Description of the task:
Copy out the part of the meditation and aging lecture notes starting at "throughout our lifetime, our" and ending at "cellular aging problem?", and swap each "divides" for "splits".

Provided text:
-=-=-=-=-

Lecture 6 - Meditation and Aging

aging

well known fear of aging in our society, mostly due to health concerns, invariant aging hypothesis, interested in science based strategies to slow aging, fear of aging is common

aging and cognition

most functions peak at age 20 and decline after with few exceptions like vocab and info, reaction time increases first, especially for complex tasks and effects on accuracy occur later

aging and cognition

in the OSPAN test, education is a sort of moderating factor, those who are educated are more likely to perform at a level that is subpar with young people

aging and the brain

the brain changes with age due to cortical atrophy so losing cells and connections, neurotransmission being the amount of chemicals released or receptors responsive to them, activity imbalances and cellular aging (epigenetics), brain changes could contribute to cognitive changes, cortex changes happen first so either loss of cells or loss of connections between cells then cellular aging occurs after

cortical thinning with age

effects are greater in the frontal, parietal and temporal areas, shows relatively more thinning with age

regions most vulnerable in aging

superior, middle ad inferior frontal gyri, superior and middle temporal gyri, precuneus, inferior and superior parietal cortices and temporo-parietal junction, though thinning of the frontal and parietal regions tends to be greater, thinning of the temporal cortex is especially concerning for cognition

thinning predicts future impairment

accelerated thinning in temporal cortex is associated with future cognitive impairment, cortex thins overtime but some are relatively more predictable than others, at an early stage of studying this association, not a great diagnostic value

brain reserve theory

a certain amount of cortex may be required to maintain performance, excessive thinning may exhaust the reserve and lead to cognitive impairment/disease, in this framework, maintenance of the cortex via meditation may preserve performance with age, doesn’t acknowledge all the things we do to mitigate decline with age

cognitive reserve theory

view performance as the result of cognitive processes so things like education and meditation may grant new cognitive strategies that compensate for aging

meditation and the brain with age

most of the studies are observational, easier to use but conclusions we make are weaker/limited cause so many alternative explanations could be interpreted from our results, meditators do not have larger brains but they may show slower gray matter decline and preservation of white matter tracts with age, when metrics are used to estimate brain age from brain structure, meditators are classified as having younger brains (look younger in terms of their features

glucose metabolism

marker of brain activity, declines with age but decline is less significant in meditators, effects are strongest in the vmPFC, posterior cingulate cortex and the insula

chronic stress

risk factor for cortical thinning, notable in psychiatric disorders, HPC is sensitive as the role of cortisol is speculated, by reducing stress and/or improving mood, meditation might affect brain structure by improving sleep or cardiovascular function, mechanisms almost certainly intact, some evidence that more stressful events we have the more cortical thinning we get, meditation helps mitigate stress so in turn it aids in reducing thinning, effects on the brain are interesting but are most interesting if they are also connected with effects on cognition

meditation, aging and cognition

in controls but not meditators, aging is associated with reduced gray matter, impaired attention and increased reaction time

raven’s progressive matrices

non verbal test of fluid intelligence, often used in IQ assessments, performance normally declines with age, decline is less evident in meditators and yogi, favored cause seen as a non verbal measure of cognitive function, one of the better tests you could use

criticisms of meditation and aging studies

there is a hyper fixation on brain reserve within most studies, less consideration of cognitive reserve (harder to study but critical to explore), even in studies relying on brain reserve theory, few studies correlate brain with behavior so need more evidence of this type, many studies are cross-sectional and observational so you cant make any causal claims, sample sizes are small, effects und are weeak, high risk of bias in some studies, need for large, controlled, high quality randomized control trials

the age well RCT

found no effects on brain structure/perfusion but high global composite score (reflects multiple abilities), age related changes in macro level brain structure are linked to changes in brain cells at the micro level, the study was conducted over 18 months and attrition rate was low

cells of the body

the tissues in our body, including the brain are made of cells, they express a wide range of structures called proteins which are vital to the function of the cell

DNA is within the cell

the instructions for producing proteins are contained in the genetic material (DNA) within the cell’s nucleus, maybe changes in DNA overtime that are relevant to aging may be affected by meditation in some capacity

DNA copying during replication

throughout our lifetime, our cells maintain themselves via replication/mitosis, each time it duplicates, DNA must be copied, copy process malfunction could cause some mutation, cells can only replicate a certain number of times

the problem of cellular aging

enzymes that duplicate DNA during the division process cannot copy the whole DNA strand they have to stop before the end, each time the cell divides, some DNA is lost, cells can only divide a finite number of times

how do we avoid the cellular aging problem?

-=-=-=-=-

Extracted records:
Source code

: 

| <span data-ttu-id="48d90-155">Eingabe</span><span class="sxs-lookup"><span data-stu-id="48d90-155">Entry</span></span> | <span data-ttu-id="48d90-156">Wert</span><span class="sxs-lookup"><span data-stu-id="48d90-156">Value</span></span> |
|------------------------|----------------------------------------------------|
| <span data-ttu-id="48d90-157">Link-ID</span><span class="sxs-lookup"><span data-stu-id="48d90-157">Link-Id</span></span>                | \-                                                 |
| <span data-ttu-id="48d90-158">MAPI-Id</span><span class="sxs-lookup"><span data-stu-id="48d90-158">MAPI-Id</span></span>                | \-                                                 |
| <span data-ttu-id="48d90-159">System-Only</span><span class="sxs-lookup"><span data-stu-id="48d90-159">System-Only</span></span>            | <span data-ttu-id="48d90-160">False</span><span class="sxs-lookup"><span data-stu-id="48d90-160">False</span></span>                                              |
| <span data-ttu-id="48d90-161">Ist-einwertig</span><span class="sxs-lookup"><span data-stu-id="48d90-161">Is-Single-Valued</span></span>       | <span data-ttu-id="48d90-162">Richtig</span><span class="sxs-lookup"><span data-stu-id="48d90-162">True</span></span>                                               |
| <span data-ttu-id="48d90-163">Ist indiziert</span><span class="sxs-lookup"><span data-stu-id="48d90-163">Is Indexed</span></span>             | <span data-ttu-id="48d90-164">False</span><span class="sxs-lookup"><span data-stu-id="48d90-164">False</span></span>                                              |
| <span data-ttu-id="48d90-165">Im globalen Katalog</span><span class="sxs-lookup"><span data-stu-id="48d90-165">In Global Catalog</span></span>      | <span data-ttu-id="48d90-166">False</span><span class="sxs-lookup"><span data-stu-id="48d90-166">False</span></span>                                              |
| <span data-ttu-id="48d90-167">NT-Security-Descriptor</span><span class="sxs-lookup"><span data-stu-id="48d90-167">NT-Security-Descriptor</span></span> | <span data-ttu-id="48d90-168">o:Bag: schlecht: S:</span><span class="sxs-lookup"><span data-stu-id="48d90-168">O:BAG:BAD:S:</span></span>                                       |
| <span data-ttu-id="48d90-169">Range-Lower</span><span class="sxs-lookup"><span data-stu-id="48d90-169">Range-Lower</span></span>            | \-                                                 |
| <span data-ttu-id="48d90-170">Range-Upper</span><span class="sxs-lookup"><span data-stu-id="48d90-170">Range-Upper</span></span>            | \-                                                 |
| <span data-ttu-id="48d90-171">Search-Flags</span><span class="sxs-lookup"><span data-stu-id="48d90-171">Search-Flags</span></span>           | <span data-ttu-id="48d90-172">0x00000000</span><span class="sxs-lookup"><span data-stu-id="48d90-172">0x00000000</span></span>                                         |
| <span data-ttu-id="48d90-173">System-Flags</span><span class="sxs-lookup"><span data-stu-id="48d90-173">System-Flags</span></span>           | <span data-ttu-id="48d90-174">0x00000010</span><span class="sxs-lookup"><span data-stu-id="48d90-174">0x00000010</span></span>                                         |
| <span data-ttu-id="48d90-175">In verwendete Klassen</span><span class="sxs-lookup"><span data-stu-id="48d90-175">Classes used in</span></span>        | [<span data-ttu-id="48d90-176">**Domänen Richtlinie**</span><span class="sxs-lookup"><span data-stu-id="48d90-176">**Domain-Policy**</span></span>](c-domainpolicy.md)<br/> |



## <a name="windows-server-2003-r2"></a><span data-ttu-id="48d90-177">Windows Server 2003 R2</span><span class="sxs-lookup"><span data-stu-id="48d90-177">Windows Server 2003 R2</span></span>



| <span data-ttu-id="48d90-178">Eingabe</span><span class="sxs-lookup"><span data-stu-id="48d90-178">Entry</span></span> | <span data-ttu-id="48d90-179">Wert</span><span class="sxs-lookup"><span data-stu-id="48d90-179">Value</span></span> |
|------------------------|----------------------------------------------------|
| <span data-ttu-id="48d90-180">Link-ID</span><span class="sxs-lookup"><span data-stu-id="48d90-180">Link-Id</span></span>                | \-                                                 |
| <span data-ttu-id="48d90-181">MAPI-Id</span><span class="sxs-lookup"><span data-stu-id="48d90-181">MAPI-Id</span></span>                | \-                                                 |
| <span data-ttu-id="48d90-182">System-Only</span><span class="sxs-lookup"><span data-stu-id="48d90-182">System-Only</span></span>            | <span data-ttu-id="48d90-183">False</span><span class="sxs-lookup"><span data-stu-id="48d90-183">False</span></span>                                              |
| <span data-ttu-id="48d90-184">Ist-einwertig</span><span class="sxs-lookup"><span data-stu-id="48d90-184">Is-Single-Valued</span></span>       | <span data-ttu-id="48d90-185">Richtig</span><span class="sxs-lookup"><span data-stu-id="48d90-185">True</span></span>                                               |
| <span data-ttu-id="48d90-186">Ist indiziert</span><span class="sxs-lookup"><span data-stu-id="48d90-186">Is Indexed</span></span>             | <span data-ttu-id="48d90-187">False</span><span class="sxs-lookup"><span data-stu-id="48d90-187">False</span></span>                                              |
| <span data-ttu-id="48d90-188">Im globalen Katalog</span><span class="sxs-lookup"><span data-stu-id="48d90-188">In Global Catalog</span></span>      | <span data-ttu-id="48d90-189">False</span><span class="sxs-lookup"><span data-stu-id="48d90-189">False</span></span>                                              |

-=-=-=-=-

Reply:
throughout our lifetime, our cells maintain themselves via replication/mitosis, each time it duplicates, DNA must be copied, copy process malfunction could cause some mutation, cells can only replicate a certain number of times

the problem of cellular aging

enzymes that duplicate DNA during the division process cannot copy the whole DNA strand they have to stop before the end, each time the cell splits, some DNA is lost, cells can only divide a finite number of times

how do we avoid the cellular aging problem?